C'est lorsque, peu de temps après, Jongsoo et Haemi font l'amour dans la chambre vétuste et encombrée de la jeune femme que s'opère , de manière décisive un changement formel à peine perceptible et pourtant décisif quant à l'esthétique posée.
Le rapport sexuel, tout de naturalisme dévêtu, trouve soudainement à se décadrer, Jongsoo, filmé de face, en gros plan, se mettant à regarder devant lui quelque chose qu'un contrechamp nous révèle comme étant le mur qu'un mystérieux rayon de soleil irise (on aura appris plus tôt qu'une tour de Séoul réfléchit les rayons du soleil, à une certaine heure de la journée).
Cette irruption tranquille d'une très discrète fantasmagorie, qui ne nous quittera plus, paraphe le projet plastique de l'œuvre.
Et c'est la grande force du film que de laisser la douceur pénétrante d'un regard de cinéaste servir de mortier aux images les plus triviales d'un quotidien atterrant (le film ne nous laisse jamais à l'écart d'une certaine réalité économique).
Tout comme c'est le grand mérite du réalisateur que de nous captiver pendant 2h30 avec une myriade de riens qu'électrise une tension sourde portée par un blues minimaliste et percussif du compositeur Mowg.
La noirceur de l'œuvre, raccord avec l'air du temps reconnaissons-le, s'en trouve allégée sans pour autant nous être soustraite.
Je remercie Thaddeus d'avoir instillé en moi, dans sa synthétique mais précise notule sur Burning, l'idée de la contamination du réel par l'imaginaire (et l'imagination) de Jongsoo, qui est écrivain féru de William Faulkner (que Burning adapte en partie même si c'est Les Granges brûlées, de Murakami, que le générique annonce).
Ce jeune chômeur à l'air ahuri est en réalité un manieur de mots.
Il n'est donc pas interdit de ne pas tout prendre pour argent comptant dans ce qui survient même si un fort sentiment de réel nous arrime au récit.

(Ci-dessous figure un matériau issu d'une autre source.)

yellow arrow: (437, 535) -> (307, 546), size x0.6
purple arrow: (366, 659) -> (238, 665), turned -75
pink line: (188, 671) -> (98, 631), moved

La grande beauté du film provient de cette convergence délicate, presque en apesanteur, des entorses à la logique (où y a-t-il une grange brûlée? c'est quoi cette histoire de puits? Il est où le chat?) et d'une texture miroitante de l'image qui extrait du trivial des motifs exsudant le romanesque (un placard s'ouvrant sur une batterie de coutelas, un tiroir découvrant des bijoux)
C'est cette cohabitation entre âpreté et douceur lancinante de l'imaginaire qui confère à Burning son aura particulièrement hypnotique.
De l'imagination à la folie, il n'y a qu'un pas que Burning s'ingénie à nous faire franchir puisque l'envol tant espéré, l'épanouissement si caressé des êtres se heurte au règne de l'illusion et de l'escamotable, de la chimère et de l'irréconciliable.
Et c'est là, précisément, que Burning s'offre à nous en grand film politique.